Tras el derribo del U-2 de Gary Powers por un misil soviético SA-2 en 1960, Estados Unidos necesitaba urgentemente una forma de espiar territorio defendido sin arriesgar a un piloto. En el marco del programa secreto "Big Safari", los ingenieros modificaron el Firebee, le añadieron una cámara y un sistema de navegación por estima, y crearon un dron de reconocimiento. Inicialmente llamado Fire Fly, fue rebautizado como "Lightning Bug" tras una filtración a la prensa.
Los drones Lightning Bugs despegaban desde un avión nodriza DC-130 Hercules, que transportaba hasta cuatro unidades bajo sus alas y las liberaba frente a la costa enemiga. Fotografiaron emplazamientos de misiles tierra-aire norvietnamitas, bases de MiG, el campo de prisioneros de guerra de Son Tay y las primeras imágenes de cerca del MiG-21. En total, los drones realizaron 3435 misiones sobre China y Vietnam del Norte a lo largo de 11 años.

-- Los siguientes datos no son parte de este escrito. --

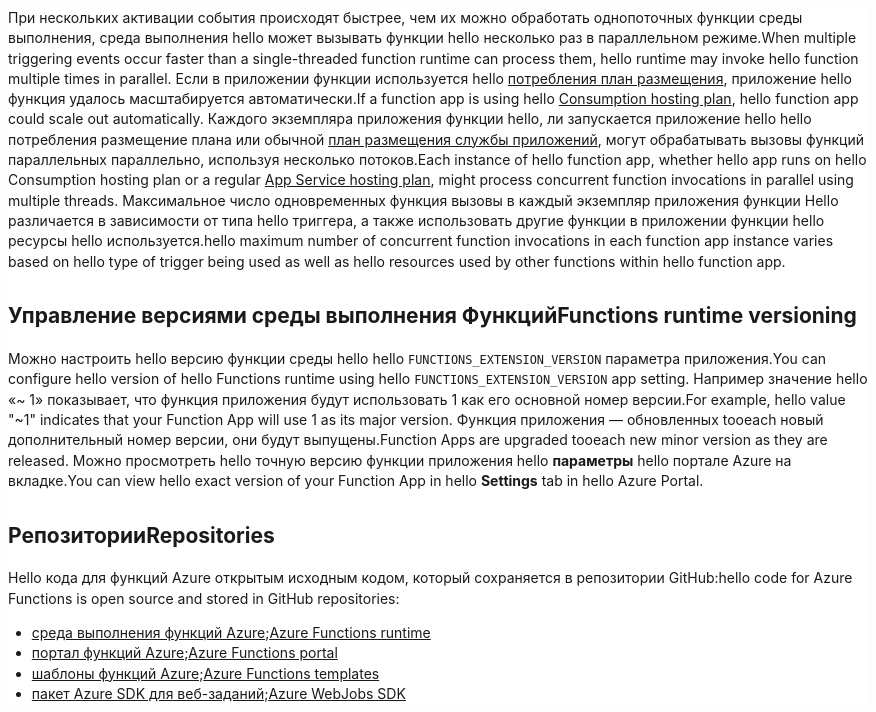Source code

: <span data-ttu-id="1cd0f-170">При нескольких активации события происходят быстрее, чем их можно обработать однопоточных функции среды выполнения, среда выполнения hello может вызывать функции hello несколько раз в параллельном режиме.</span><span class="sxs-lookup"><span data-stu-id="1cd0f-170">When multiple triggering events occur faster than a single-threaded function runtime can process them, hello runtime may invoke hello function multiple times in parallel.</span></span>  <span data-ttu-id="1cd0f-171">Если в приложении функции используется hello [потребления план размещения](functions-scale.md#how-the-consumption-plan-works), приложение hello функция удалось масштабируется автоматически.</span><span class="sxs-lookup"><span data-stu-id="1cd0f-171">If a function app is using hello [Consumption hosting plan](functions-scale.md#how-the-consumption-plan-works), hello function app could scale out automatically.</span></span>  <span data-ttu-id="1cd0f-172">Каждого экземпляра приложения функции hello, ли запускается приложение hello hello потребления размещение плана или обычной [план размещения службы приложений](../app-service/azure-web-sites-web-hosting-plans-in-depth-overview.md), могут обрабатывать вызовы функций параллельных параллельно, используя несколько потоков.</span><span class="sxs-lookup"><span data-stu-id="1cd0f-172">Each instance of hello function app, whether hello app runs on hello Consumption hosting plan or a regular [App Service hosting plan](../app-service/azure-web-sites-web-hosting-plans-in-depth-overview.md), might process concurrent function invocations in parallel using multiple threads.</span></span>  <span data-ttu-id="1cd0f-173">Максимальное число одновременных функция вызовы в каждый экземпляр приложения функции Hello различается в зависимости от типа hello триггера, а также использовать другие функции в приложении функции hello ресурсы hello используется.</span><span class="sxs-lookup"><span data-stu-id="1cd0f-173">hello maximum number of concurrent function invocations in each function app instance varies based on hello type of trigger being used as well as hello resources used by other functions within hello function app.</span></span>

## <a name="functions-runtime-versioning"></a><span data-ttu-id="1cd0f-174">Управление версиями среды выполнения Функций</span><span class="sxs-lookup"><span data-stu-id="1cd0f-174">Functions runtime versioning</span></span>

<span data-ttu-id="1cd0f-175">Можно настроить hello версию функции среды hello hello `FUNCTIONS_EXTENSION_VERSION` параметра приложения.</span><span class="sxs-lookup"><span data-stu-id="1cd0f-175">You can configure hello version of hello Functions runtime using hello `FUNCTIONS_EXTENSION_VERSION` app setting.</span></span> <span data-ttu-id="1cd0f-176">Например значение hello «~ 1» показывает, что функция приложения будут использовать 1 как его основной номер версии.</span><span class="sxs-lookup"><span data-stu-id="1cd0f-176">For example, hello value "~1" indicates that your Function App will use 1 as its major version.</span></span> <span data-ttu-id="1cd0f-177">Функция приложения — обновленных tooeach новый дополнительный номер версии, они будут выпущены.</span><span class="sxs-lookup"><span data-stu-id="1cd0f-177">Function Apps are upgraded tooeach new minor version as they are released.</span></span> <span data-ttu-id="1cd0f-178">Можно просмотреть hello точную версию функции приложения hello **параметры** hello портале Azure на вкладке.</span><span class="sxs-lookup"><span data-stu-id="1cd0f-178">You can view hello exact version of your Function App in hello **Settings** tab in hello Azure Portal.</span></span>

## <a name="repositories"></a><span data-ttu-id="1cd0f-179">Репозитории</span><span class="sxs-lookup"><span data-stu-id="1cd0f-179">Repositories</span></span>
<span data-ttu-id="1cd0f-180">Hello кода для функций Azure открытым исходным кодом, который сохраняется в репозитории GitHub:</span><span class="sxs-lookup"><span data-stu-id="1cd0f-180">hello code for Azure Functions is open source and stored in GitHub repositories:</span></span>

* [<span data-ttu-id="1cd0f-181">среда выполнения функций Azure;</span><span class="sxs-lookup"><span data-stu-id="1cd0f-181">Azure Functions runtime</span></span>](https://github.com/Azure/azure-webjobs-sdk-script/)
* [<span data-ttu-id="1cd0f-182">портал функций Azure;</span><span class="sxs-lookup"><span data-stu-id="1cd0f-182">Azure Functions portal</span></span>](https://github.com/projectkudu/AzureFunctionsPortal)
* [<span data-ttu-id="1cd0f-183">шаблоны функций Azure;</span><span class="sxs-lookup"><span data-stu-id="1cd0f-183">Azure Functions templates</span></span>](https://github.com/Azure/azure-webjobs-sdk-templates/)
* [<span data-ttu-id="1cd0f-184">пакет Azure SDK для веб-заданий;</span><span class="sxs-lookup"><span data-stu-id="1cd0f-184">Azure WebJobs SDK</span></span>](https://github.com/Azure/azure-webjobs-sdk/)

El dron que atrajo un misil
La misión más audaz tuvo lugar el 13 de febrero de 1966, cuando un dron Lightning Bug, especialmente equipado para la detección de misiles, fue lanzado deliberadamente para provocar el lanzamiento de un misil SA-2. En los segundos previos al impacto, el dron registró las señales de guiado y de la espoleta de proximidad del SA-2 y las transmitió a un avión que las escuchaba en alta mar. Este logro de inteligencia permitió a los ingenieros estadounidenses desarrollar las contramedidas que neutralizarían el SA-2: un intercambio de un dron económico por innumerables vidas de tripulantes.
La recuperación era toda una hazaña. El dron desplegaba un paracaídas, y un helicóptero CH-3 "Jolly Green Giant" descendía en picado para atrapar la cubierta en pleno vuelo. Entre 1966 y 1975, este sistema de recuperación aérea realizó 2745 intentos y capturó 2655 drones, lo que representa una tasa de éxito del 96,7 %.
El abuelo del Predator
Tras la guerra de Vietnam, el secretismo que había protegido el programa también lo condenó: con presupuestos ajustados, el reconocimiento no tripulado se fue desvaneciendo discretamente, y no fue hasta las décadas de 1980 y 1990 que la informática asequible y las conexiones por satélite hicieron que los drones volvieran a ser prácticos. Cuando regresaron —como el Predator, el Reaper y el Global Hawk—, estaban haciendo exactamente lo que el Lightning Bug había sido pionero décadas antes.
El Firebee nunca se retiró del todo. Todavía vuela como dron objetivo e incluso desplegó señuelos durante la invasión de Irak en 2003. Nada mal para una máquina diseñada para ser atacada.
Fuentes: Carl O. Schuster, “Guerra de las luciérnagas sobre Vietnam del Norte”, revista Vietnam (HistoryNet); Wikipedia (Ryan Firebee; Ryan Modelo 147); archivo del Museo del Aire y el Espacio de San Diego.